I will give you questions.

1. How many times are the moments you have to resize an array?
2. How much the total cost until N(N>=0) steps?

1st answer is floor(lgN) times. you can figure it out easily I think. If you find the first answer, calculating the total cost of this N steps which is the second answer is pretty easy.(I don't know how I can express mathematical symbol:<)

1 + 2 + 4 + 8 + 16 + ... + 2^(floor(lgN)) = 2^(floor(lgN)+1) - 1 => O(n)

To get the average cost of each step, divide total cost into N => O(1)

I think worst case the reference mentions is when the array is needed to be resized. The cost of this readjustment is in proportional to the number of elements are in the array, O(N)

Answer 2

Let's split up all the insertions into "heavy" insertions that take time proportional to the number of elements and "light" insertions that only take a constant amount of time to complete. Then if you start with an empty list and keep appending and appending, you're going to have mostly light insertions, but every now and then you'll have a heavy insertion.

Let's say, for simplicity, that you double the size of the array every time you run out of space and that you start off with an array of size 4. Then the first resize will have to move four elements, the second will move eight, then sixteen, then thirty-two, then sixty-four, then 128, then 256, etc.

Notice that it's not just one single append that takes a long time - roughly speaking, if you have n total insertions, then roughly log n of them will be heavy (the time between them keeps growing) and the other roughly n - log n of them will be light.

Answer 3

Think to the cost of N insertions inside a resizable array as (I will use tilde notation here):

• cost of N insertions = cost of new element insertions + cost of resizes

Cost of new element insertions

This is simply the cost of inserting a new element in the array multiplied for how many times you insert a new element, i.e., N:

• cost of new element insertions = 1 * N

Cost of resizes

Imagine you have a 64 cells array.
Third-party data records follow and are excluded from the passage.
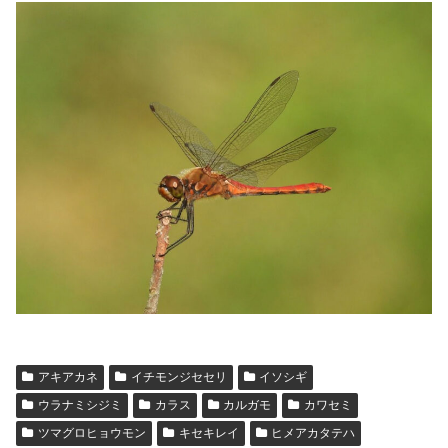
アキアカネ
イチモンジセセリ
イソシギ
ウラナミシジミ
カラス
カルガモ
カワセミ
ツマグロヒョウモン
キセキレイ
ヒメアカタテハ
Then, it means that the array has been resized for:

• array size = 1 -> 2 -> 4 -> 8 -> 16 -> 32 -> 64
• #resize done = 6

The 64 cell array has been resized 6 times, i.e., resize happens for log2(64) times. In general, now we know that for N insertion, we will perform log2(N) resize operations.
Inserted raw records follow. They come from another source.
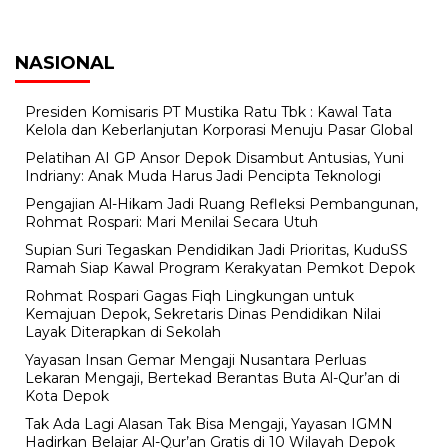
NASIONAL
Presiden Komisaris PT Mustika Ratu Tbk : Kawal Tata
Kelola dan Keberlanjutan Korporasi Menuju Pasar Global
Pelatihan AI GP Ansor Depok Disambut Antusias, Yuni
Indriany: Anak Muda Harus Jadi Pencipta Teknologi
Pengajian Al-Hikam Jadi Ruang Refleksi Pembangunan,
Rohmat Rospari: Mari Menilai Secara Utuh
Supian Suri Tegaskan Pendidikan Jadi Prioritas, KuduSS
Ramah Siap Kawal Program Kerakyatan Pemkot Depok
Rohmat Rospari Gagas Fiqh Lingkungan untuk
Kemajuan Depok, Sekretaris Dinas Pendidikan Nilai
Layak Diterapkan di Sekolah
Yayasan Insan Gemar Mengaji Nusantara Perluas
Lekaran Mengaji, Bertekad Berantas Buta Al-Qur’an di
Kota Depok
Tak Ada Lagi Alasan Tak Bisa Mengaji, Yayasan IGMN
Hadirkan Belajar Al-Qur’an Gratis di 10 Wilayah Depok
But what do we do inside each resize? We will copy the elements already present in the array in the new resized array: at resize "i", how many elements we wil copy? 2^i. With previous example:

• resize number 1 = 1 -> 2: copy 1 elements
• resize number 2 = 2 -> 4: copy 2 elements
• resize number 3 = 4 -> 8: copy 4 elements
• ......
• resize number 6 = 32 -> 64: copy 32 elements

So:

• Cost of resizes = summatory(from i=1 to log2(N)) 2^i = 2(N-1)

Conclusion

• cost of N insertions = cost of new element insertions + cost of resizes = N + 2(N-1) ~ 3N

Answer 4

std::vector will keep all its elements next to each other in memory for fast iteration - that's its thing, that's what it does, that's why everyone loves std::vector. Typically it will reserve a bit more space than it needs for the number of elements contained within it, or that memory happens to be free, so when you add a new element to the end of vector it's quick for vector to shove your new element there.
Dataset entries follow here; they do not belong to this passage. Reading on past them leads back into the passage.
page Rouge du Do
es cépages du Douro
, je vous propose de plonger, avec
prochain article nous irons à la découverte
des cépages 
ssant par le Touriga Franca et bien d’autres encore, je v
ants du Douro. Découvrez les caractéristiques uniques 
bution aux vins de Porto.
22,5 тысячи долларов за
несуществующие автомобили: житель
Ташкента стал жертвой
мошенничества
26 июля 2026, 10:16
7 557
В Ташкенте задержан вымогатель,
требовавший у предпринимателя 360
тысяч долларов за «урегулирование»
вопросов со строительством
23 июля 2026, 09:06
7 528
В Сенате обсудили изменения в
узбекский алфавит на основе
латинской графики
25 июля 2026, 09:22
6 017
However, when vector doesn't have space to expand, it can't just leave its existing elements where they are and start a new list somewhere else - all the elements MUST be next to each other in memory! So it must find a free chunk of memory that's big enough for all the elements plus your new one, then copy all the existing elements over there, then add your new element to the end.

If it takes 1 unit of time to add 1 element, it takes N units of time to move N elements, broadly speaking. If you add a new element, that's one operation. If you add a new element and 1024 existing elements need to be relocated, that's 1025 operations. So how long the reallocation takes is proportional to the size of the vector, hence O(N).